**Exercise description**
Without the pictures, write out all the lines below exactly as they appear.

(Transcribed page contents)
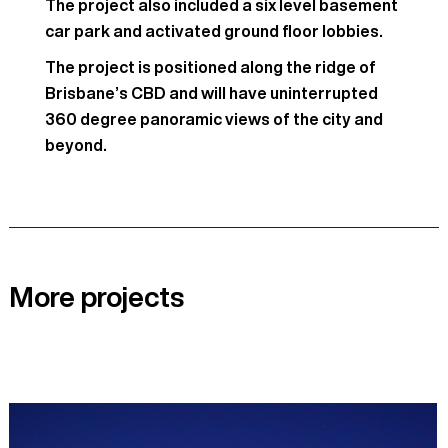
The project also included a six level basement
car park and activated ground floor lobbies.
The project is positioned along the ridge of
Brisbane’s CBD and will have uninterrupted
360 degree panoramic views of the city and
beyond.
More projects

**Task output**
The project also included a six level basement
car park and activated ground floor lobbies.
The project is positioned along the ridge of
Brisbane’s CBD and will have uninterrupted
360 degree panoramic views of the city and
beyond.
More projects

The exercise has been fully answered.